─── SUPPLIED DATA ───
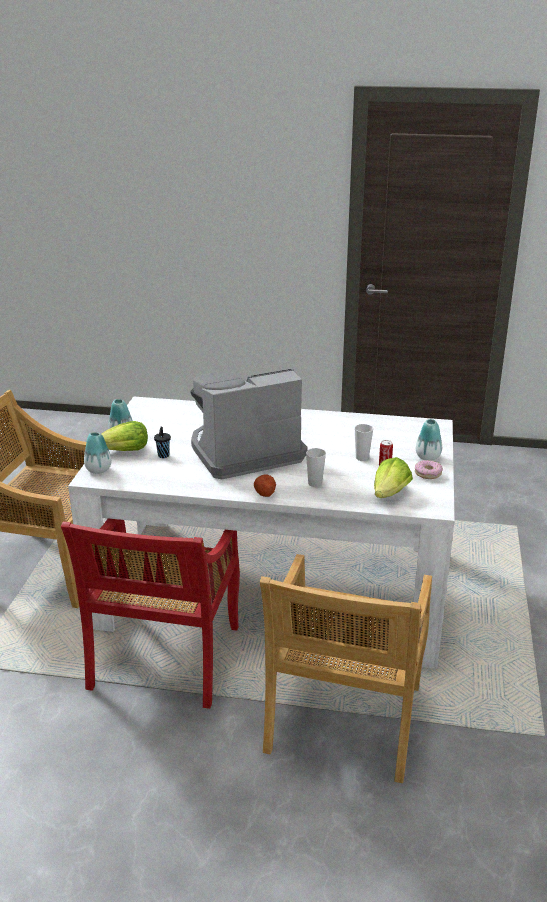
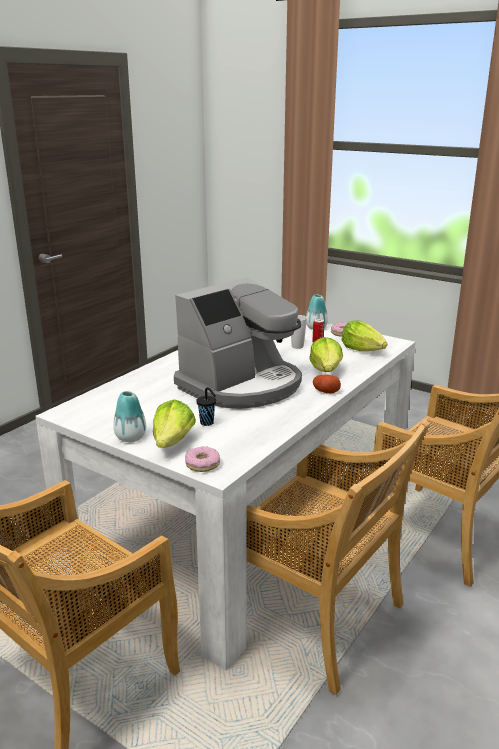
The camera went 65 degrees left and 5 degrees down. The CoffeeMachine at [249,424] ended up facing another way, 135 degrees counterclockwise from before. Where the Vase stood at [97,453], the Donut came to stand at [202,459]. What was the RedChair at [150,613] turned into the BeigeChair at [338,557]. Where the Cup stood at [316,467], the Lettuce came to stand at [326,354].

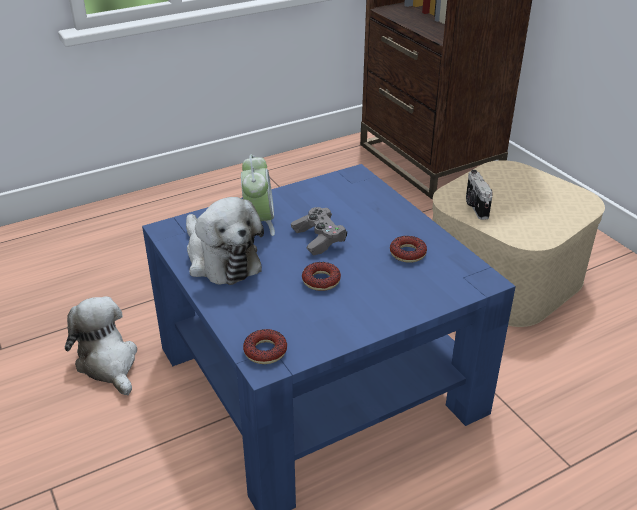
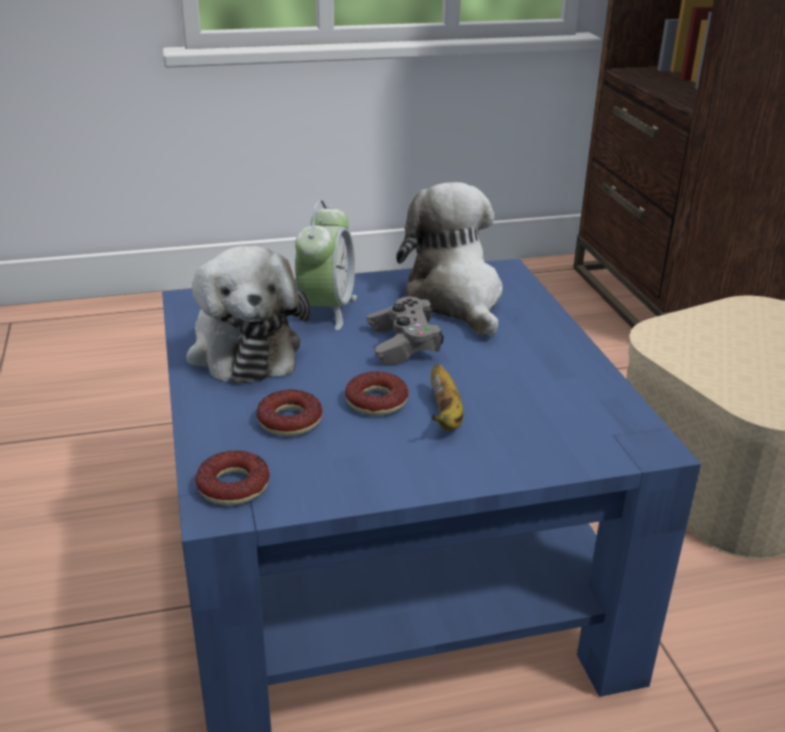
The camera went 15 degrees right and 5 degrees down. The Donut ended up elsewhere, having gone from [408,249] to [289,413]. The PlushToy ended up elsewhere, having gone from [101,345] to [449,259]. The second view gained the Banana at [447,397]. The second view lost the PhotoCamera at [479,195].

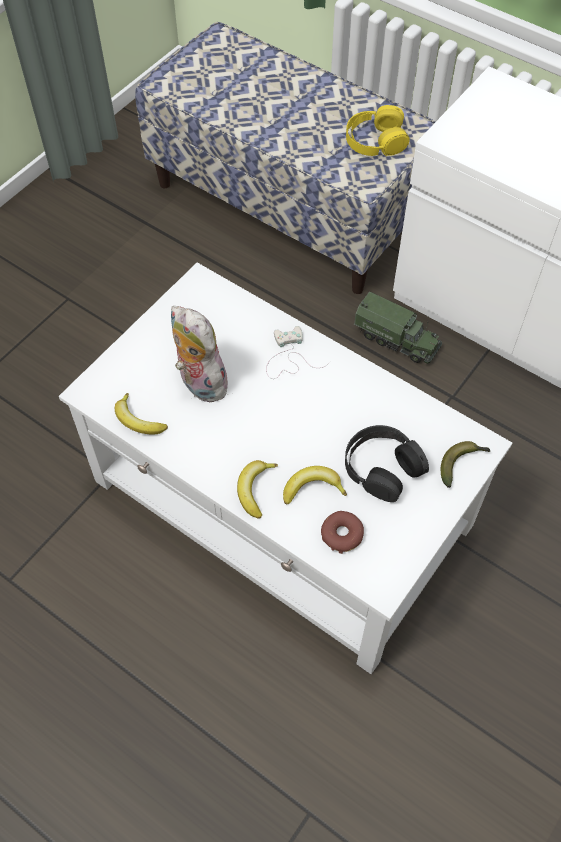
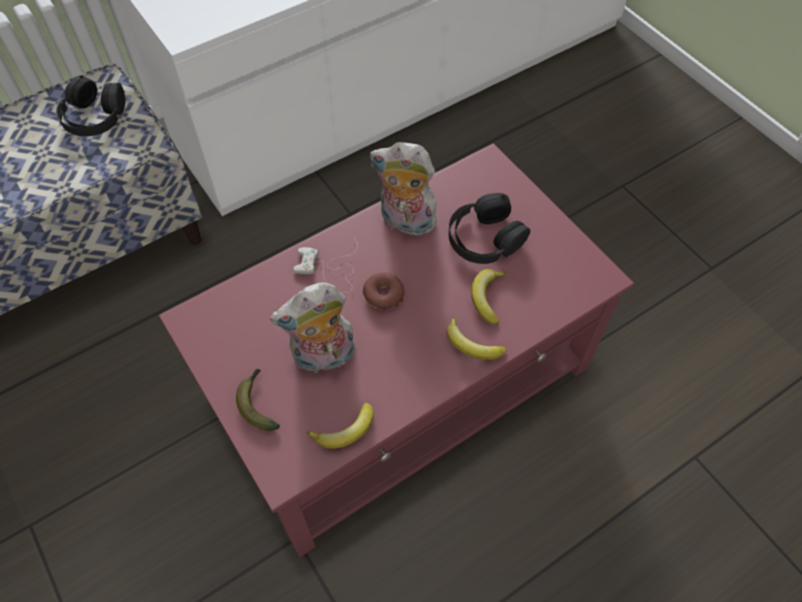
The camera went 70 degrees left and 0 degrees up. What was the YellowHeadphones at [378,130] turned into the BlackHeadphones at [90,105]. What was the WhiteCoffeeTable at [285,468] turned into the RedCoffeeTable at [396,350]. The Banana ended up elsewhere, having gone from [465,464] to [258,400]. The Donut ended up elsewhere, having gone from [342,532] to [384,292]. The second view gained the PlushToy at [403,189]. The second view lost the ToyTruck at [398,328].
───
▸ **WORK TASK**: Please copy exactly the lines from the one that contains "The camera went 15" through the last line of the listing above, leaving out the pictures.

▸ **REPLY**:
The camera went 15 degrees right and 5 degrees down. The Donut ended up elsewhere, having gone from [408,249] to [289,413]. The PlushToy ended up elsewhere, having gone from [101,345] to [449,259]. The second view gained the Banana at [447,397]. The second view lost the PhotoCamera at [479,195].

The camera went 70 degrees left and 0 degrees up. What was the YellowHeadphones at [378,130] turned into the BlackHeadphones at [90,105]. What was the WhiteCoffeeTable at [285,468] turned into the RedCoffeeTable at [396,350]. The Banana ended up elsewhere, having gone from [465,464] to [258,400]. The Donut ended up elsewhere, having gone from [342,532] to [384,292]. The second view gained the PlushToy at [403,189]. The second view lost the ToyTruck at [398,328].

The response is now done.